What is ERCP?

Endoscopic Retrograde Cholangio Pancreatography (ERCP) is a method for getting into the bile duct and pancreas though the mouth. When invented over 40 years ago, ERCP was a breakthrough that allowed doctors to find local diseases. Today, most local diseases can be detected safely by non-invasive imaging tests such as Computed Tomography (CT), Magnetic Retrograde Cholangio Pancreatography (MRCP) scans and an endoscopic method of imaging called Endoscopic Ultrasound (EUS). ERCP is used mainly to treat diseases that have been detected by these means.

Illustration depicting an ERCP procedure 
Illustration depicting an ERCP procedure.


ERCP uses an endoscope, which is a long flexible narrow tube with a camera at the end. After the patient is sedated, the specialist passes the endoscope through the mouth and esophagus, to view the lining of the stomach and first part of the small intestine (the duodenum). The goal is to access the papilla of Vater, a small nipple in the duodenum. This papilla is the drainage hole for the bile and pancreatic duct, which bring digestive juices from the liver, gallbladder and pancreas. The doctor injects contrast dyes through the papilla into the ducts and takes X-rays to show lesions such as stones, strictures or blockages. Some of these can be treated right away with other instruments passed through the endoscope.


The most common ERCP treatments are:

  • Sphincterotomy — This involves making a small cut in the papilla of Vater to enlarge the opening of the bile duct and/or pancreatic duct. This is done to improve the drainage or to remove stones in the ducts. Removed stones are usually dropped in the intestine, and pass through quickly.

  • Stenting — A stent is a small plastic tube that is placed and left in a blocked or narrowed duct to improve drainage. The narrowing may need to be stretched (dilated) before the stent is placed. Some stents are designed to pass out into the intestine after a few weeks when they have done their work. Other stents have to be removed or changed after 3-4 months. There are also permanent stents made out of metal.
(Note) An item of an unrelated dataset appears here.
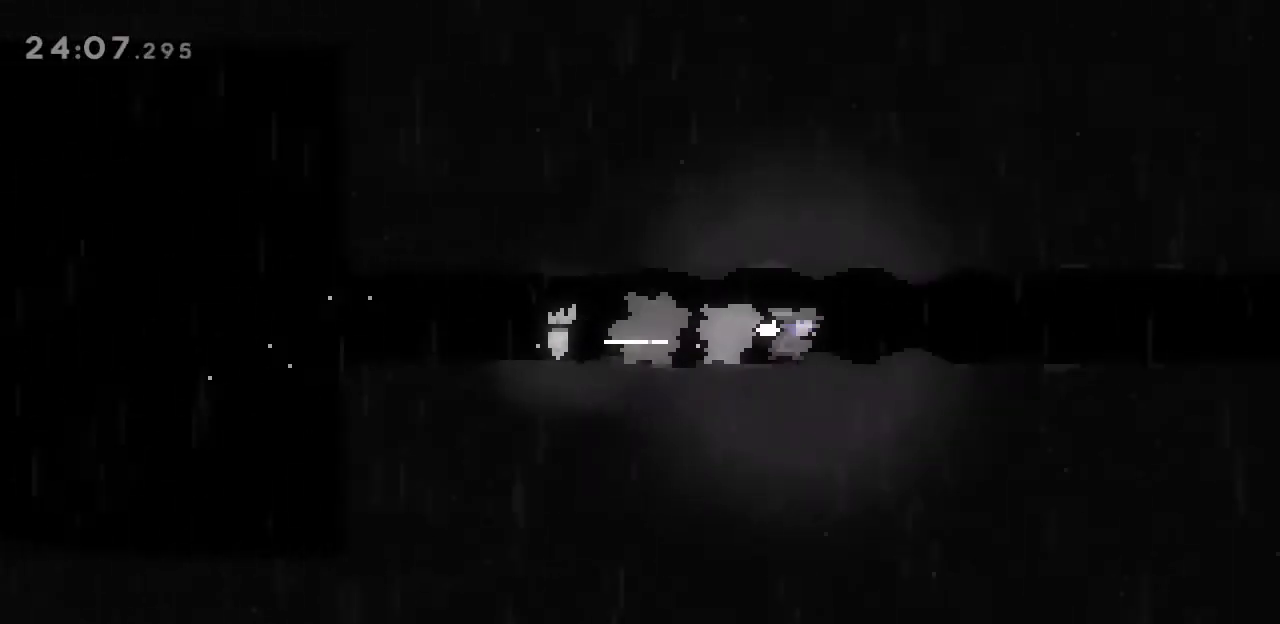
{"keys": ["d"], "events": [[67, "j", "down"], [167, "j", "up"], [300, "j", "down"], [433, "j", "up"]]}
There are some drawbacks to ERCP which must be explained and understood before patients agree to undergo the procedure. Working on the pancreas and bile duct can cause complications, even in the best hands. ERCP is not perfect. Occasionally, important lesions may not be seen, and treatment attempts may be unsuccessful.

The most common ERCP complication is pancreatitis (swelling and inflammation of the pancreas). This occurs in about one patient in twenty, and results in the need to stay in hospital for pain medications and IV fluids. This usually lasts for a few days, but can be much more serious. Surprisingly, it is more likely to occur when the pancreas is healthy, where it can affect up to one patient in five.

Other rare complications (less than 1 per 100) include, but are not limited to:

  • Heart and lung problems
  • Bleeding (after sphincterotomy)
  • Infection in the bile duct (cholangitis)
  • Perforation (a tear in the intestine)

These may require prolonged stays in hospital and surgical treatment. ERCP can cause fatal complications.

Questions to Ask Your Doctor

  • Would MRCP or EUS be helpful in clarifying whether ERCP is needed?
  • What exactly are you expecting to find and to do?
  • What are the chances of success, and of complications, in my particular case?
  • What is your experience of this technique?
  • Is there someone with more experience that you can recommend?

Because of the significant risks, it is important that these procedures are performed only by specialists well trained in their use, and doing them on a regular basis with an expert team, including expert surgical back-up when needed.